In 1206 Henry I, Duke of Brabant, founded a priory of Augustinian Canons Regular. In 1252 the priory church was given the dual function of a parish church. John I, Duke of Brabant, extended the priory's possessions in 1298.

The priory became an abbey in 1449. Building works were carried out under Theodore Van Brakel (abbot 1465-1486), Jan Van Der Moere (abbot 1486-1514), Philippe de Hosdin (abbot 1553-1569), and Arnould Eynthouts (abbot 1593-1607).

The abbey was suppressed in 1797 and the land was divided into three lots and sold at public auction in 1798. In 1911 the property, which had been converted to industrial purposes, was bought by Canon Armand Thiéry and extensively renovated, with the aid of Joseph François Piscador, to house a museum of medieval architecture.

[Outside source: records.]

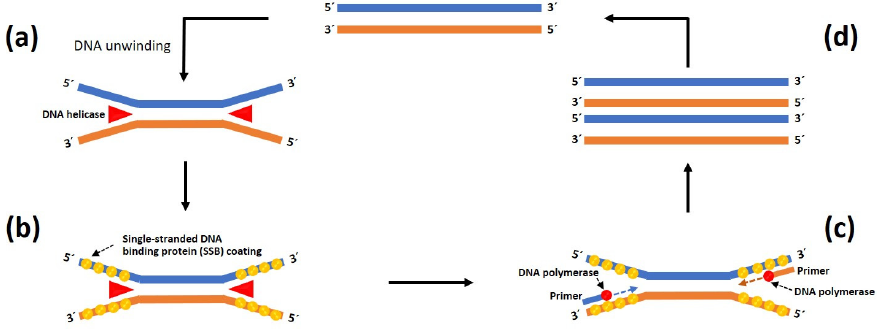
Figure 8. Schematic overview of the helicase ‐ dependent amplification system used to detect P. insidiosum . ( a ) Target double ‐ stranded DNA (dsDNA) is isothermally separated into single ‐ stranded P. insidiosum . ( a ) Target double-stranded DNA (dsDNA) is isothermally separated into single-stranded DNAs (ssDNA) by helicase and ( b ) stabilized by the single ‐ stranded DNA ‐ binding protein (SSB). DNAs (ssDNA) by helicase and ( b ) stabilized by the single-stranded DNA-binding protein (SSB). ( c ) Two target sequence ‐ specific primers anneal the 5 ′ and 3 ′ defined borders of the target ssDNA. ( c ) Two target sequence-specific primers anneal the 5 (cid:48) and 3 (cid:48) defined borders of the target ssDNA. Subsequently, DNA polymerase elongates the primer sequences to obtain new dsDNA amplification products. ( d ) This helicase-dependent amplification is repeated continuously, resulting in exponential amplification of the target DNA sequence. The diagram is adapted from the reference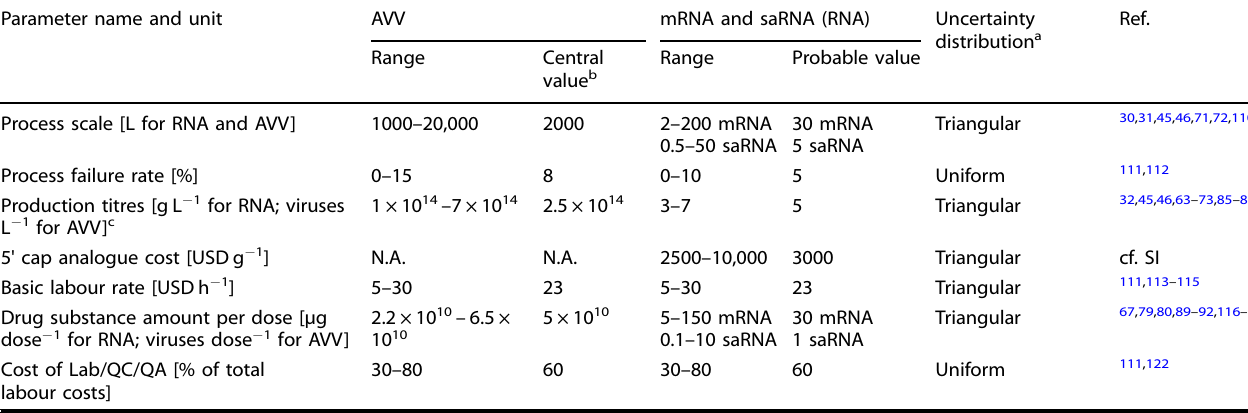
Table 1. Input factors in global sensitivity analysis of mRNA, saRNA and AVV vaccine drug substance production. Parameter name and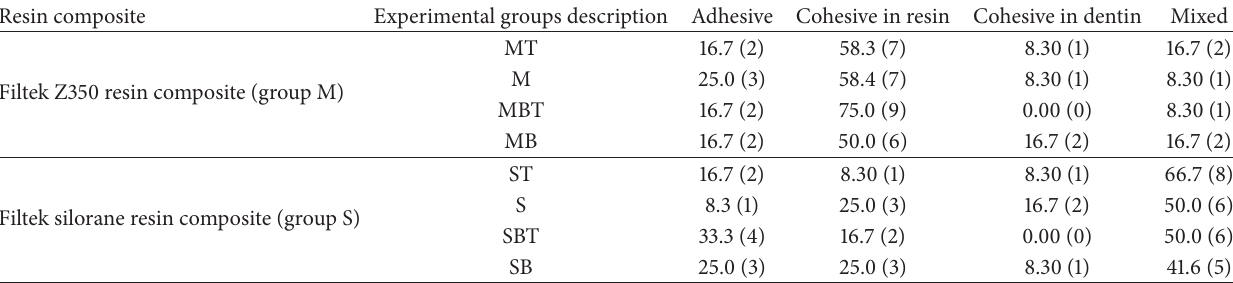
Table 3: The fracture pattern mode % ( 𝑁 ) of each experimental group. Resin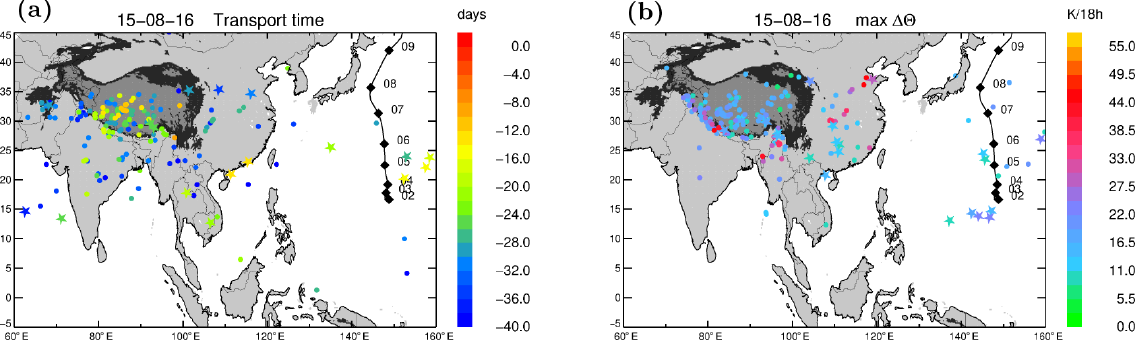
Figure 9. As Fig. 6 but for the no ATAL case on 15 August 2016. Locations of end points and locations of the strongest updraft of trajectories initialised within the cirrus cloud are indicated by star symbols. The 40-day backward trajectories are impacted by Typhoon Omais. Its storm track is shown (black line), and the location at noontime is additionally marked (black diamonds); the numbers indicate the day in August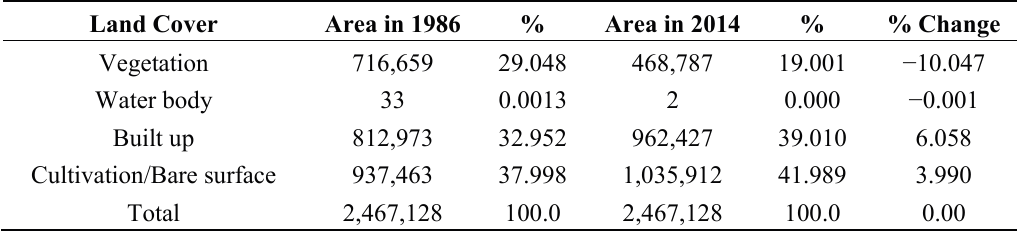
Table 2. Landcover change in Kafachan.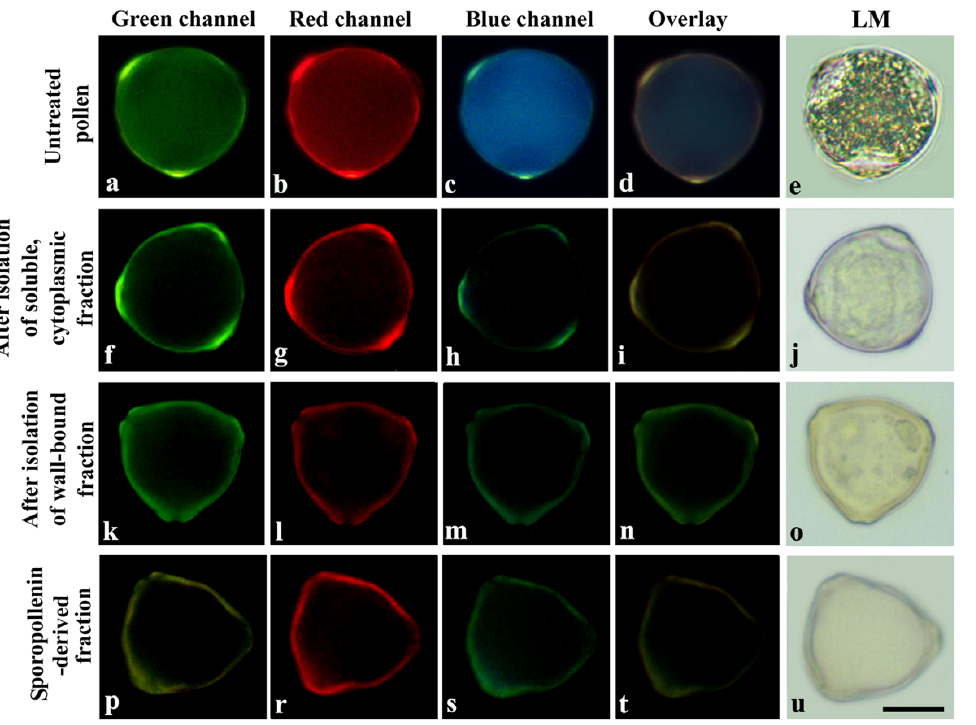
Figure 3. Representative fluorescence microscope images of pollen grains before and the after the isolation protocols. ( a ) Micrograph of untreated pollen under green channel; ( b ) Under red channel; ( c ) Under blue channel; ( d ) Under overlay of green, red and blue channel; ( e ) Under light microscope; ( f ) Micrograph of pollen after isolation of soluble, cytoplasmic fraction under green channel; ( g ) Under red channel; ( h ) Under blue channel; ( i ) Under overlay of green, red and blue channel; ( j ) Under light microscope; ( k ) Micrograph of pollen after isolation of wall-bound fraction under green channel; ( l ) Under red channel; ( m ) Under blue channel; ( n ) Under overlay of green, red and blue channel; ( o ) Under light microscope; ( p ) Pollen of sporopollenin-derived fraction under green channel; ( r ) Under red channel; ( s ) Under blue channel; ( t ) Under overlay of green, red and blue channel; ( u ) Under light microscope. Bar: 10 µm.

In 1917 the buildings were acquired by the Benedictine nuns of Paix-Notre-Dame Abbey, Liège, who installed a house of studies and a student residence. The buildings were heavily damaged during the bombing of Leuven on 11–12 May 1944, leading to fresh renovations in 1945–1953. The Benedictines left the site after the 1968 linguistic division of the Catholic University of Leuven. The abbey site was bought by the city of Leuven in 1978 and converted into residential property.